St Martin's School
An independent, co-educational preparatory school.
Having established the essential learning from the curriculum overview and the children’s gaps through our individualised assessment, we seek to put the children at the centre of their learning journey by empowering them to make choices. We embark on planning engaging and relevant experiences that empower the children to become learners. Specifically, we focus on enquiry skills and critical thinking to develop knowledge and skills so that children are able to become both collaborative and independent learners.
In EYFS, practitioners are adept at ensuring children’s interests are incorporated into the activities they provide in the continuous provision setting., and the children’s passions are harnessed to develop their own next steps in learning. By enabling children to learn through what they enjoy, the learning is more powerful, relevant and quickly embedded.
We aim to develop this throughout school by teaching the core skills of subjects through learning objectives rather than set outcomes:
In English for example, you may see children writing information texts but rather than a class full of duplicated newspaper reports, you may see a selection of information texts from leaflets to brochures to webpages and perhaps 1 or 2 newspaper reports because the focus of the learning objectives may have been – analyse text features, – list key features of an information text, – plan your key points, – plan the vocabulary, connectives, openers and punctuation, – write the text, – edit and improve your text. None of which stipulate ‘what’ to write but rather teach the process of writing and the skills to improve writing. This freedom of content enables children to write about their passions and interests whilst teachers maintain a focus on the key learning objectives.
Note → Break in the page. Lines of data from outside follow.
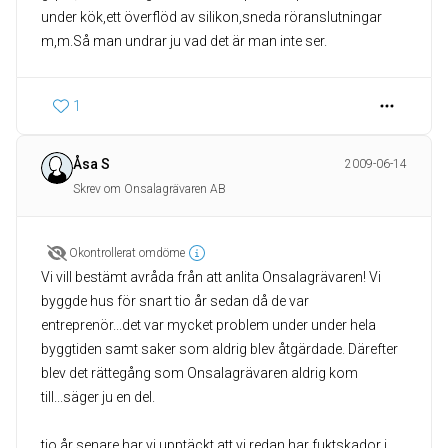
under kök,ett överflöd av silikon,sneda röranslutningar
m,m.Så man undrar ju vad det är man inte ser.
1
Åsa S
2009-06-14
Skrev om Onsalagrävaren AB
Okontrollerat omdöme
Vi vill bestämt avråda från att anlita Onsalagrävaren! Vi
byggde hus för snart tio år sedan då de var
entreprenör...det var mycket problem under under hela
byggtiden samt saker som aldrig blev åtgärdade. Därefter
blev det rättegång som Onsalagrävaren aldrig kom
till...säger ju en del.
tio år senare har vi upptäckt att vi redan har fuktskador i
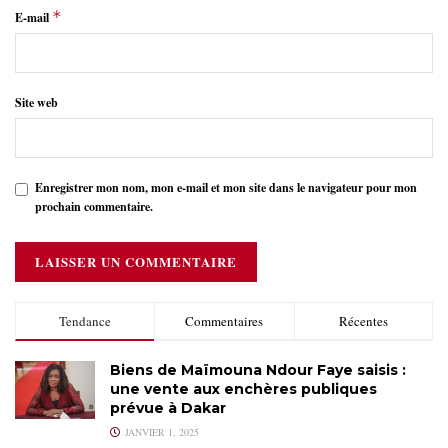
*
E-mail
Site web
Enregistrer mon nom, mon e-mail et mon site dans le navigateur pour mon
prochain commentaire.
Tendance
Commentaires
Récentes
Biens de Maïmouna Ndour Faye saisis :
une vente aux enchères publiques
prévue à Dakar
JANVIER 1, 2025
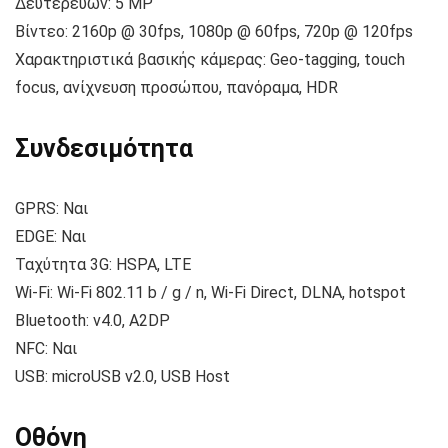
Δευτερεύων: 5 MP
Βίντεο: 2160p @ 30fps, 1080p @ 60fps, 720p @ 120fps
Χαρακτηριστικά βασικής κάμερας: Geo-tagging, touch
focus, ανίχνευση προσώπου, πανόραμα, HDR
Συνδεσιμότητα
GPRS: Ναι
EDGE: Ναι
Ταχύτητα 3G: HSPA, LTE
Wi-Fi: Wi-Fi 802.11 b / g / n, Wi-Fi Direct, DLNA, hotspot
Bluetooth: v4.0, A2DP
NFC: Ναι
USB: microUSB v2.0, USB Host
Οθόνη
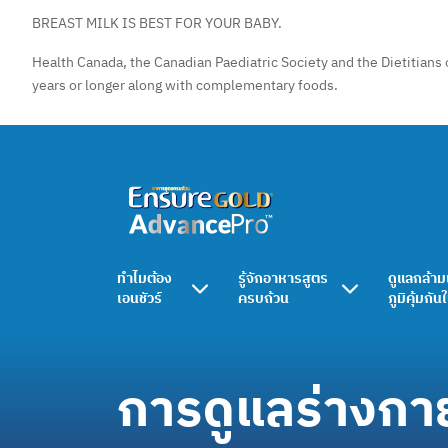
BREAST MILK IS BEST FOR YOUR BABY.
Health Canada, the Canadian Paediatric Society and the Dietitians 
years or longer along with complementary foods.
ทำไมต้อง
รู้จักอาหารสูตร
ดูแลกล้าม
เอนชัวร์
ครบถ้วน
ภูมิคุ้มกัน
การดูแลร่างกาย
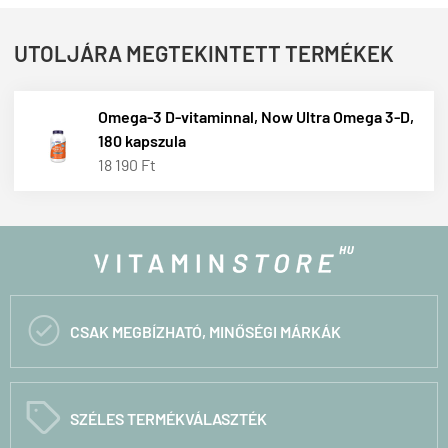
UTOLJÁRA MEGTEKINTETT TERMÉKEK
Omega-3 D-vitaminnal, Now Ultra Omega 3-D,
180 kapszula
18 190 Ft

CSAK MEGBÍZHATÓ, MINŐSÉGI MÁRKÁK
C
SZÉLES TERMÉKVÁLASZTÉK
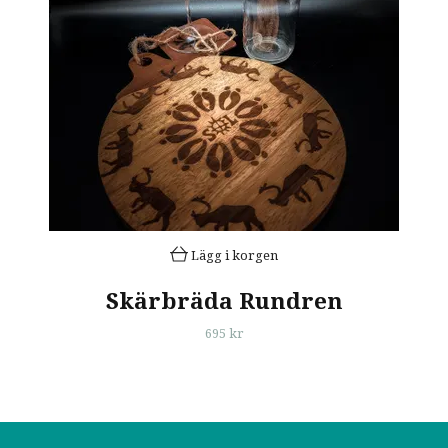
Lägg i korgen
Skärbräda Rundren
695 kr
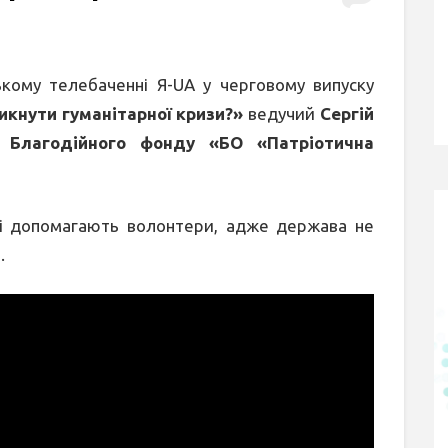
кому телебаченні Я-UA у черговому випуску
икнути гуманітарної кризи?»
ведучий
Сергій
 Благодійного фонду «БО «Патріотична
їні допомагають волонтери, адже держава не
.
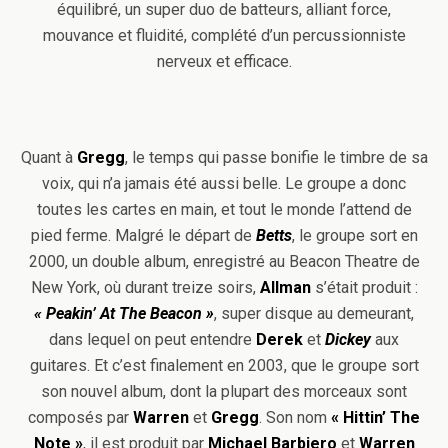
équilibré, un super duo de batteurs, alliant force,
mouvance et fluidité, complété d’un percussionniste
nerveux et efficace.
Quant à
Gregg
, le temps qui passe bonifie le timbre de sa
voix, qui n’a jamais été aussi belle. Le groupe a donc
toutes les cartes en main, et tout le monde l’attend de
pied ferme. Malgré le départ de
Betts
, le groupe sort en
2000, un double album, enregistré au Beacon Theatre de
New York, où durant treize soirs,
Allman
s’était produit :
« Peakin’ At The Beacon »
, super disque au demeurant,
dans lequel on peut entendre
Derek
et
Dickey
aux
guitares. Et c’est finalement en 2003, que le groupe sort
son nouvel album, dont la plupart des morceaux sont
composés par
Warren
et
Gregg
. Son nom
« Hittin’ The
Note »
, il est produit par
Michael Barbiero
et
Warren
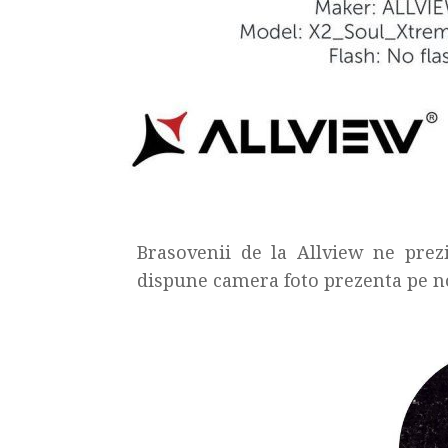
Brasovenii de la Allview ne prezi
dispune camera foto prezenta pe no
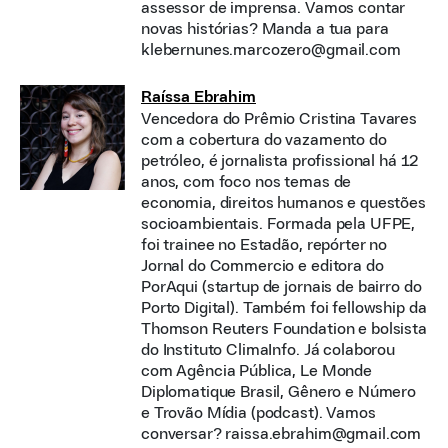
assessor de imprensa. Vamos contar
novas histórias? Manda a tua para
klebernunes.marcozero@gmail.com
Raíssa Ebrahim
Vencedora do Prêmio Cristina Tavares
com a cobertura do vazamento do
petróleo, é jornalista profissional há 12
anos, com foco nos temas de
economia, direitos humanos e questões
socioambientais. Formada pela UFPE,
foi trainee no Estadão, repórter no
Jornal do Commercio e editora do
PorAqui (startup de jornais de bairro do
Porto Digital). Também foi fellowship da
Thomson Reuters Foundation e bolsista
do Instituto ClimaInfo. Já colaborou
com Agência Pública, Le Monde
Diplomatique Brasil, Gênero e Número
e Trovão Mídia (podcast). Vamos
conversar? raissa.ebrahim@gmail.com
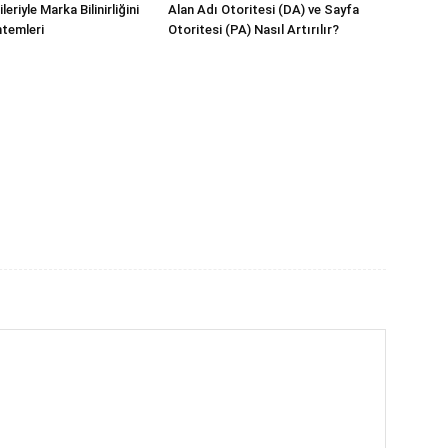
eriyle Marka Bilinirliğini
Alan Adı Otoritesi (DA) ve Sayfa
temleri
Otoritesi (PA) Nasıl Artırılır?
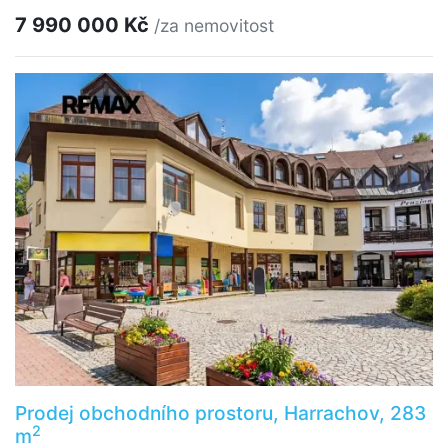
7 990 000 Kč
/za nemovitost
Prodej obchodního prostoru, Harrachov, 283
2
m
Another example might be in Science where the focus is placed squarely in working scientifically. Children may be investigating friction on a ramp but the focus of the lesson is to learn about variables (a key vocabulary word children should be aware of in Form 1). One group may investigate the effect of the angle of the ramp, another the material of the ramp, another the weight of the car etc. etc. and so there may be several different experiments happening but the process is the same: identify the variables (input, output, those that must stay the same), write an aim, make a prediction, list the equipment, write the method, record the results, create a graph, draw a conclusion, write an evaluation. The process is the focus meaning that more learning can occur simultaneously and the outcome of all investigations shared.
Whilst we do not have typical lessons at St Martin’s, you will regularly see:
Reflection: children habitually return to their work to review it and respond to marking.
Investigation: question or tactile experience to introduce lessons by offering context and purpose.
Input: Our teachers are experts in their fields and give clear, concise explanations of key learning drawing on a range of materials and resources to demonstrate new concepts.
Discussion: communication is a key skill throughout education and children are expected to offer their thoughts and ideas in most lessons.
Questioning: teachers expertly question the children to extend their learning at every opportunity.
Reasoning: Children are expected to explain how they reach an answer or belief.
Review: Children are taught to use commutative and inverse to check their calculations, models of colourful review for writing and PEE structures in reading from an early age.
Editing: Children are supported to edit and improve their work so the first attempt is rarely the finished submission, encouraging resilience.
Differentiation: through personalised target setting to ensure work is entirely appropriate to each child.
Our teachers are dedicated practitioners and experienced professionals. Our small classes ensure that every child is given considerable attention and individual care. Every child will be encouraged and helped to become the very best that they can be through thoughtful, supportive, expert teaching pedagogy.